Uit deze tabel blijkt dat het plangebied buiten de PR 10-6-risicocontour en inventarisatie-afstand/toetsingsafstand van het GR ligt. Het vervoer van gevaarlijke stoffen door deze leidingen staat de realisatie van het bestemmingsplan dan ook niet in de weg.

Verantwoording GR

Het GR neemt als gevolg van de realisatie van het bestemmingsplan toe. Daarom is een verantwoording van het GR noodzakelijk. Hierbij spelen de aspecten zelfredzaamheid en bestrijdbaarheid een rol. Ten aanzien van deze aspecten is de regionale brandweer Kennemerland om advies gevraagd. In deze paragraaf wordt het advies kort weergegeven. Het gehele advies is te vinden in Bijlage 11.

Zelfredzaamheid

In het gebied bevinden zich in het algemeen geen personen met een lage zelfredzaamheid (zoals in ziekenhuizen/scholen). Het plangebied is over de N201 vanaf twee zijden goed bereikbaar. Ook kan het plangebied via de Rijnlanderweg onder het spoor door worden ontvlucht (van de bron af gericht). De brandweer geeft aan dat de zelfredzaamheid verbeterd kan worden als er een tweezijdige ontvluchting van de bouwwerken mogelijk is. De nooduitgangen moeten hierbij aansluiten op de infrastructuur in de omgeving. Bij de nadere uitwerking van de ontwikkelingen in dit plangebied dient hier rekening mee gehouden te worden.
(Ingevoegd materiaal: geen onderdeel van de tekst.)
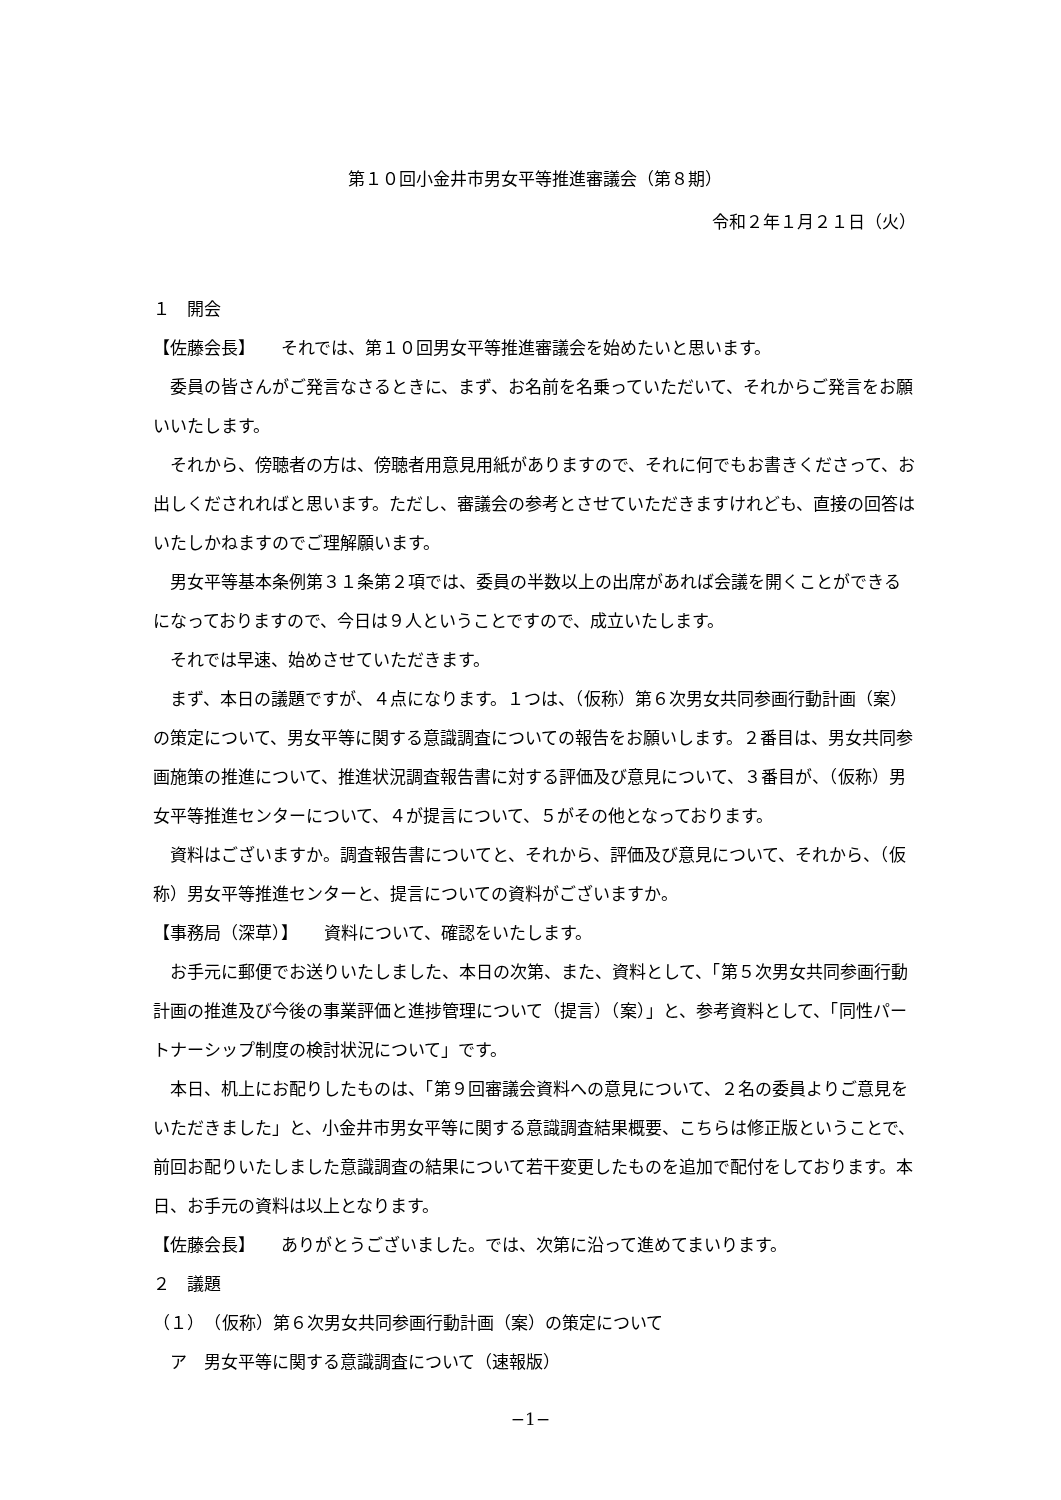第１０回小金井市男女平等推進審議会（第８期）
令和２年１月２１日（火）
１　開会
【佐藤会長】　　それでは、第１０回男女平等推進審議会を始めたいと思います。
委員の皆さんがご発言なさるときに、まず、お名前を名乗っていただいて、それからご発言をお願いいたします。
それから、傍聴者の方は、傍聴者用意見用紙がありますので、それに何でもお書きくださって、お出しくだされればと思います。ただし、審議会の参考とさせていただきますけれども、直接の回答はいたしかねますのでご理解願います。
男女平等基本条例第３１条第２項では、委員の半数以上の出席があれば会議を開くことができるになっておりますので、今日は９人ということですので、成立いたします。
それでは早速、始めさせていただきます。
まず、本日の議題ですが、４点になります。１つは、（仮称）第６次男女共同参画行動計画（案）の策定について、男女平等に関する意識調査についての報告をお願いします。２番目は、男女共同参画施策の推進について、推進状況調査報告書に対する評価及び意見について、３番目が、（仮称）男女平等推進センターについて、４が提言について、５がその他となっております。
資料はございますか。調査報告書についてと、それから、評価及び意見について、それから、（仮称）男女平等推進センターと、提言についての資料がございますか。
【事務局（深草）】　　資料について、確認をいたします。
お手元に郵便でお送りいたしました、本日の次第、また、資料として、「第５次男女共同参画行動計画の推進及び今後の事業評価と進捗管理について（提言）（案）」と、参考資料として、「同性パートナーシップ制度の検討状況について」です。
本日、机上にお配りしたものは、「第９回審議会資料への意見について、２名の委員よりご意見をいただきました」と、小金井市男女平等に関する意識調査結果概要、こちらは修正版ということで、前回お配りいたしました意識調査の結果について若干変更したものを追加で配付をしております。本日、お手元の資料は以上となります。
【佐藤会長】　　ありがとうございました。では、次第に沿って進めてまいります。
２　議題
（１）　（仮称）第６次男女共同参画行動計画（案）の策定について
ア　男女平等に関する意識調査について（速報版）
−1−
Tevens wijst de brandweer in haar advies op het feit dat een goede informatievoorziening het risicobewustzijn en de zelfredzaamheid van mensen kan vergroten.

Bestrijdbaarheid

Hulpdienstverlening kan via verschillende wegen de bronnen en de belaste omgeving (het invloedsgebied) bereiken. De brandweerkazerne ligt op relatief korte afstand, aan de Adrianahoeve in de kern Hoofddorp. De brandweer geeft in haar advies aan dat de in de twee nieuw te ontwikkelen delen in overleg met de brandweer de benodigde bluswatervoorzieningen gerealiseerd moeten worden.

De gemeente heeft dit advies verwerkt in een verantwoording van het groepsrisico. Deze verantwoording is te vinden in Bijlage 12.

Conclusie

Het aspect externe veiligheid vormt geen belemmering voor de uitvoering van dit bestemmingsplan. Wel dient bij de realisatie van de beoogde ontwikkelingen aandacht te worden besteed aan het advies van de regionale brandweer.